• Exercise objective
Copy out the text of every item below, substituting "opens in a new tab" for each occurrence of "opens in new window" and keeping everything else unchanged. Leave the pictures out of your answer.

• Supplied material
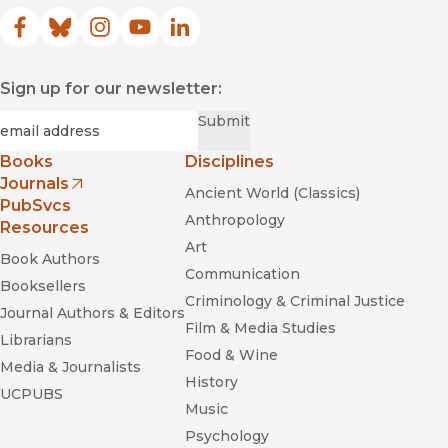
Facebook
(opens in new window)
Bluesky
(opens in new window)
Instagram
(opens in new window)
YouTube
(opens in new window)
LinkedIn
(opens in new window)
Sign up for our newsletter:
Required
Email
*
Submit
Books
Disciplines
Journals
Ancient World (Classics)
(opens in new window)
PubSvcs
Anthropology
Resources
Art
Book Authors
Communication
Booksellers
Criminology & Criminal Justice
Journal Authors & Editors
Film & Media Studies
Librarians
Food & Wine
Media & Journalists
History
UCPUBS
Music
Psychology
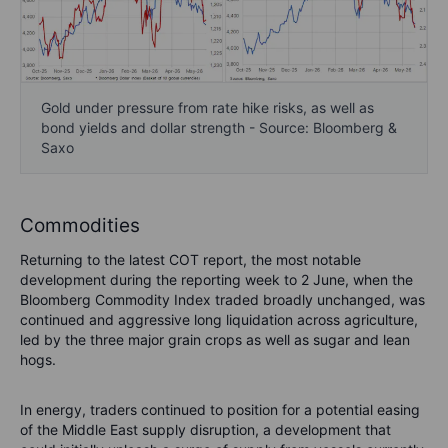
Gold under pressure from rate hike risks, as well as
bond yields and dollar strength - Source: Bloomberg &
Saxo
Commodities
Returning to the latest COT report, the most notable
development during the reporting week to 2 June, when the
Bloomberg Commodity Index traded broadly unchanged, was
continued and aggressive long liquidation across agriculture,
led by the three major grain crops as well as sugar and lean
hogs.
In energy, traders continued to position for a potential easing
of the Middle East supply disruption, a development that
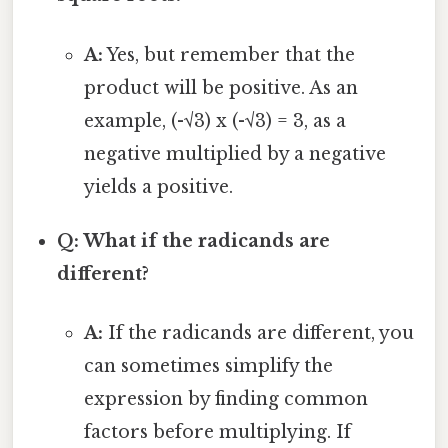
A:
Yes, but remember that the
product will be positive. As an
example, (-√3) x (-√3) = 3, as a
negative multiplied by a negative
yields a positive.
Q: What if the radicands are
different?
A:
If the radicands are different, you
can sometimes simplify the
expression by finding common
factors before multiplying. If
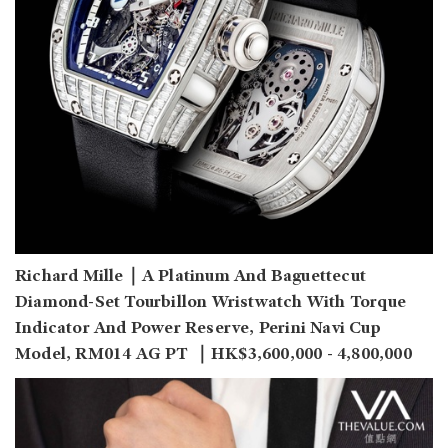
Richard Mille｜A Platinum And Baguettecut
Diamond-Set Tourbillon Wristwatch With Torque
Indicator And Power Reserve, Perini Navi Cup
Model, RM014 AG PT ｜HK$3,600,000 - 4,800,000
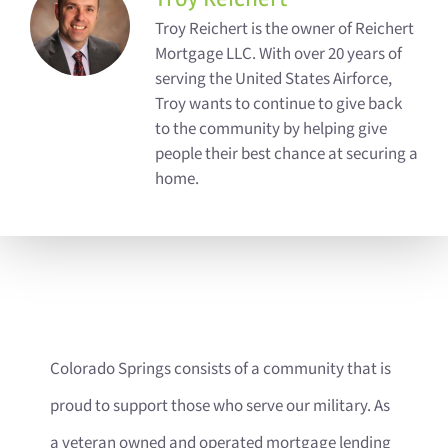
Troy Reichert is the owner of Reichert
Mortgage LLC. With over 20 years of
serving the United States Airforce,
Troy wants to continue to give back
to the community by helping give
people their best chance at securing a
home.
Colorado Springs consists of a community that is
proud to support those who serve our military. As
a veteran owned and operated mortgage lending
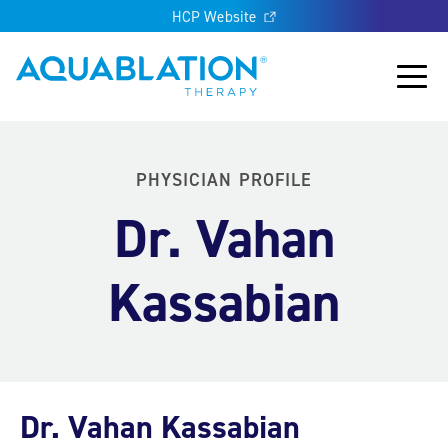
HCP Website
Aquablation® UK
Main
PHYSICIAN PROFILE
Dr. Vahan
Kassabian
Dr. Vahan Kassabian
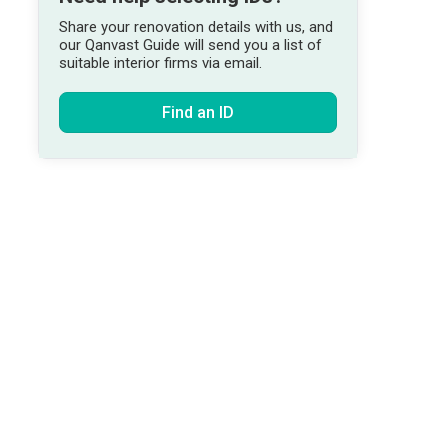
Share your renovation details with us, and
our Qanvast Guide will send you a list of
suitable interior firms via email.
Find an ID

• Exercise result
Facebook
(opens in a new tab)
Bluesky
(opens in a new tab)
Instagram
(opens in a new tab)
YouTube
(opens in a new tab)
LinkedIn
(opens in a new tab)
Sign up for our newsletter:
Required
Email
*
Submit
Books
Disciplines
Journals
Ancient World (Classics)
(opens in a new tab)
PubSvcs
Anthropology
Resources
Art
Book Authors
Communication
Booksellers
Criminology & Criminal Justice
Journal Authors & Editors
Film & Media Studies
Librarians
Food & Wine
Media & Journalists
History
UCPUBS
Music
Psychology
Gold under pressure from rate hike risks, as well as
bond yields and dollar strength - Source: Bloomberg &
Saxo
Commodities
Returning to the latest COT report, the most notable
development during the reporting week to 2 June, when the
Bloomberg Commodity Index traded broadly unchanged, was
continued and aggressive long liquidation across agriculture,
led by the three major grain crops as well as sugar and lean
hogs.
In energy, traders continued to position for a potential easing
of the Middle East supply disruption, a development that
A:
Yes, but remember that the
product will be positive. As an
example, (-√3) x (-√3) = 3, as a
negative multiplied by a negative
yields a positive.
Q: What if the radicands are
different?
A:
If the radicands are different, you
can sometimes simplify the
expression by finding common
factors before multiplying. If
Richard Mille｜A Platinum And Baguettecut
Diamond-Set Tourbillon Wristwatch With Torque
Indicator And Power Reserve, Perini Navi Cup
Model, RM014 AG PT ｜HK$3,600,000 - 4,800,000
Troy Reichert is the owner of Reichert
Mortgage LLC. With over 20 years of
serving the United States Airforce,
Troy wants to continue to give back
to the community by helping give
people their best chance at securing a
home.
Colorado Springs consists of a community that is
proud to support those who serve our military. As
a veteran owned and operated mortgage lending
HCP Website
Aquablation® UK
Main
PHYSICIAN PROFILE
Dr. Vahan
Kassabian
Dr. Vahan Kassabian
Share your renovation details with us, and
our Qanvast Guide will send you a list of
suitable interior firms via email.
Find an ID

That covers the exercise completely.